> [Task directions]: Each line of the data is to be output verbatim, with the images removed.

[Opening Data excerpts section]

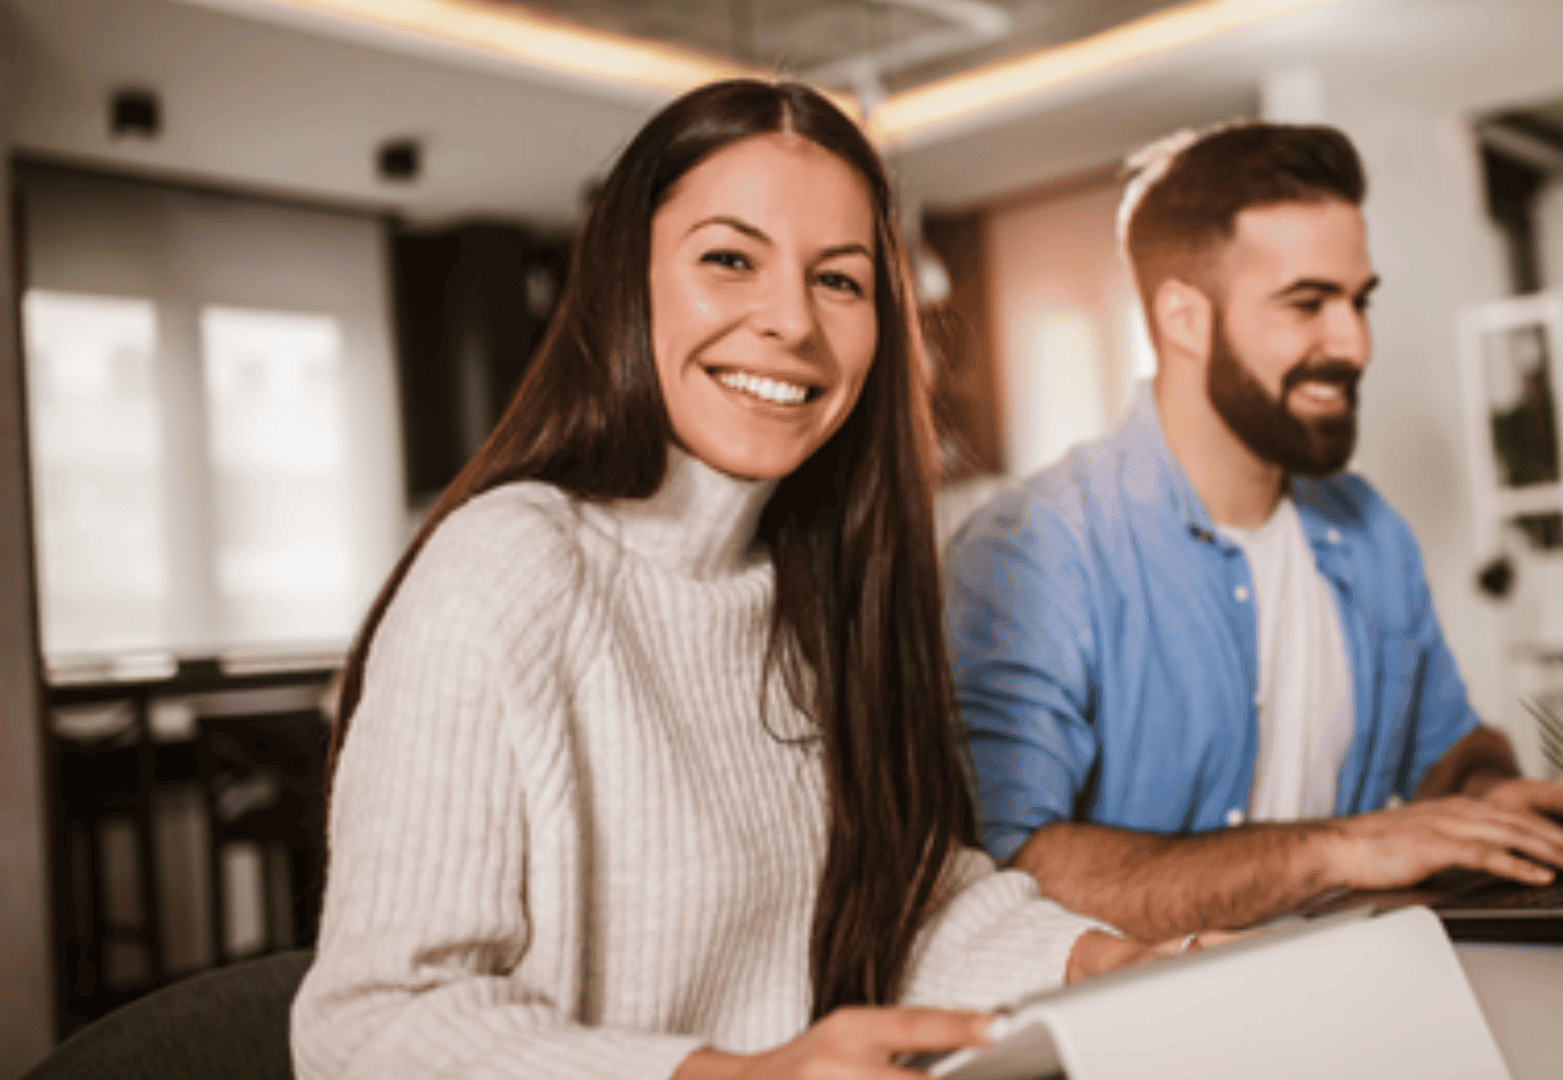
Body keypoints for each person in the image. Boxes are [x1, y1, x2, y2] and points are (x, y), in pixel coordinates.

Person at [292, 79, 1187, 1080]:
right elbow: (367, 1029)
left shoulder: (825, 587)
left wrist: (1112, 961)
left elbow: (913, 911)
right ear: (625, 283)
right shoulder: (505, 570)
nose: (791, 323)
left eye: (839, 281)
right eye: (730, 260)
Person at [943, 122, 1563, 943]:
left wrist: (1488, 792)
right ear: (1185, 317)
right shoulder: (1031, 551)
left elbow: (1447, 747)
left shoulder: (1368, 530)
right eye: (1308, 304)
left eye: (1359, 301)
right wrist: (1334, 851)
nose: (1355, 343)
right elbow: (1013, 871)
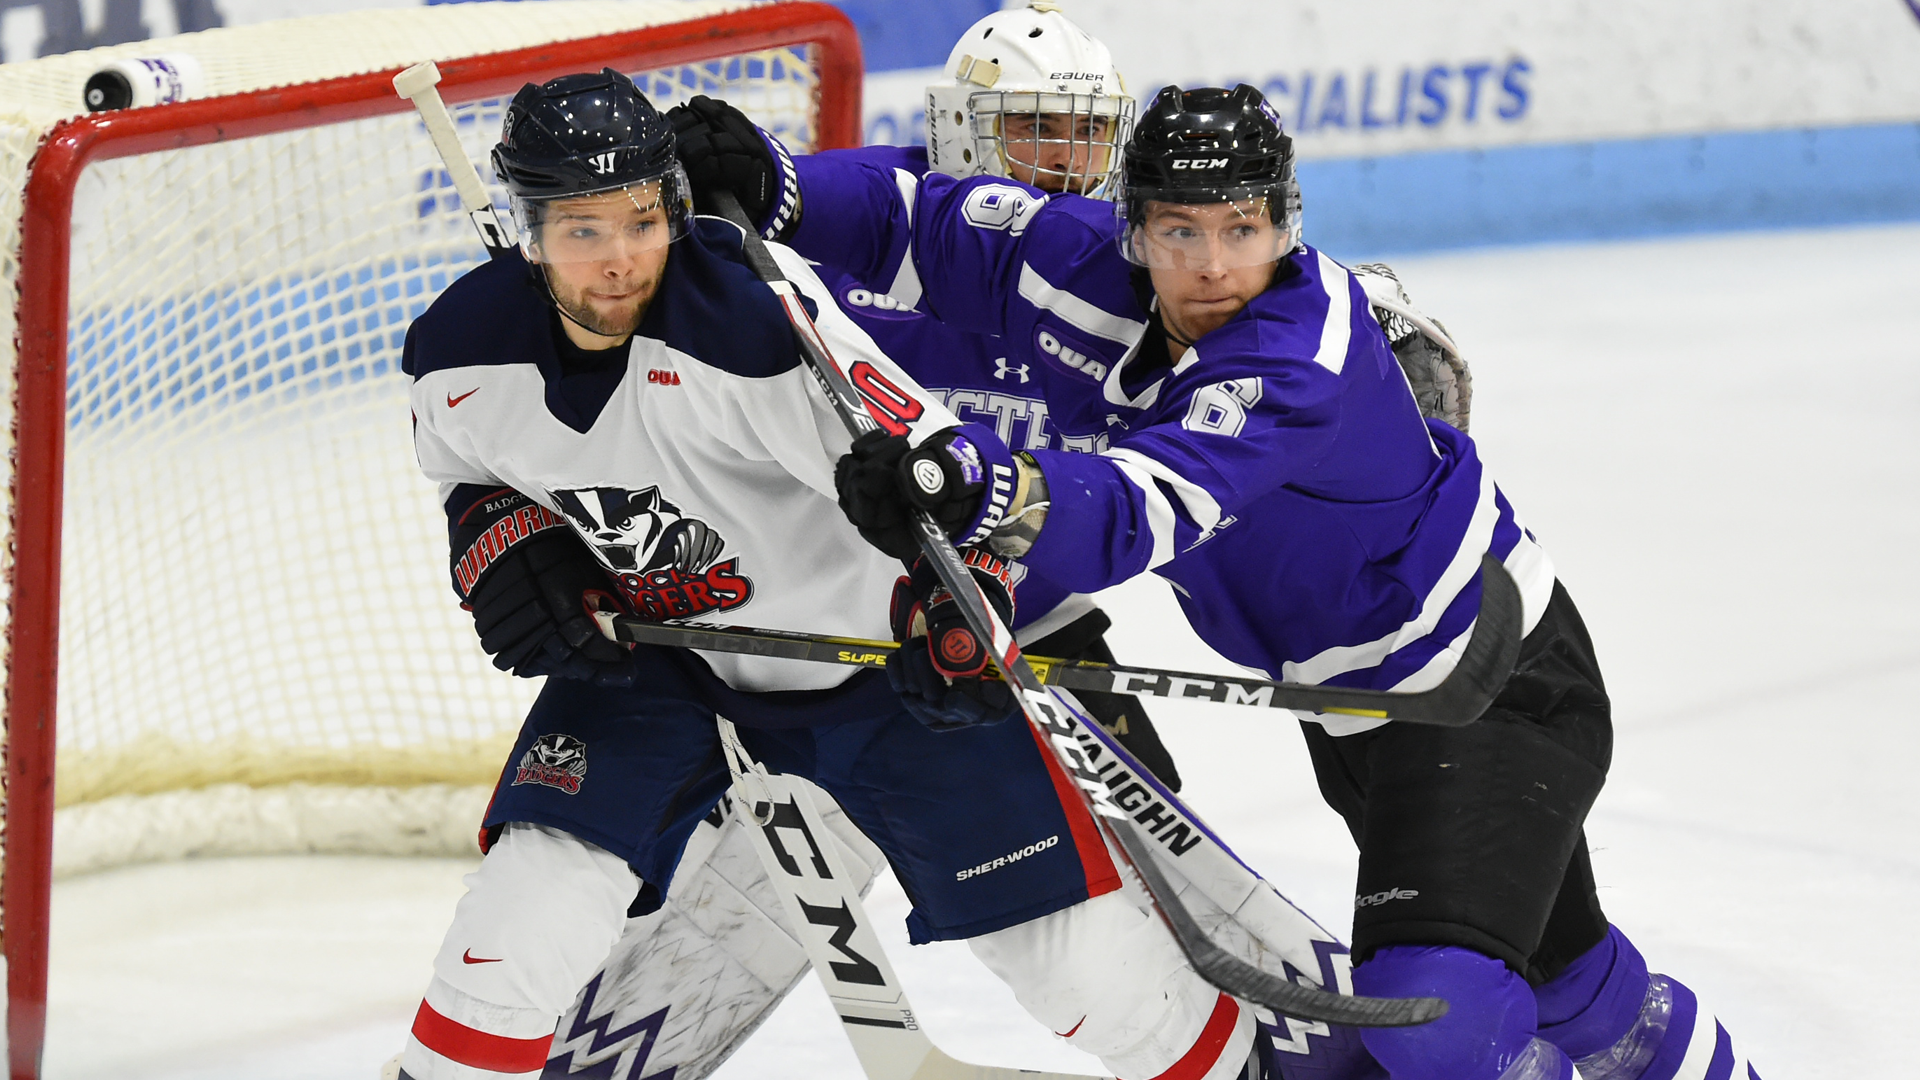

[Closing Data excerpts section]

> [Solution for this problem]:
Body keypoints for each person in the image. Boxes are [x1, y1, x2, y2] and points are (x, y), in pixel coordinates.

Person at [292, 79, 1187, 1080]:
right elbow: (367, 1029)
left shoulder: (825, 587)
left wrist: (1112, 961)
left elbow: (913, 911)
right ear: (625, 283)
right shoulder: (505, 570)
nose: (791, 323)
left eye: (839, 281)
right eye: (730, 260)
Person at [943, 122, 1563, 943]:
left wrist: (1488, 792)
right ear: (1185, 317)
right shoulder: (1031, 551)
left elbow: (1447, 747)
left shoulder: (1368, 530)
right eye: (1308, 304)
left eye: (1359, 301)
right wrist: (1334, 851)
nose: (1355, 343)
right elbow: (1013, 871)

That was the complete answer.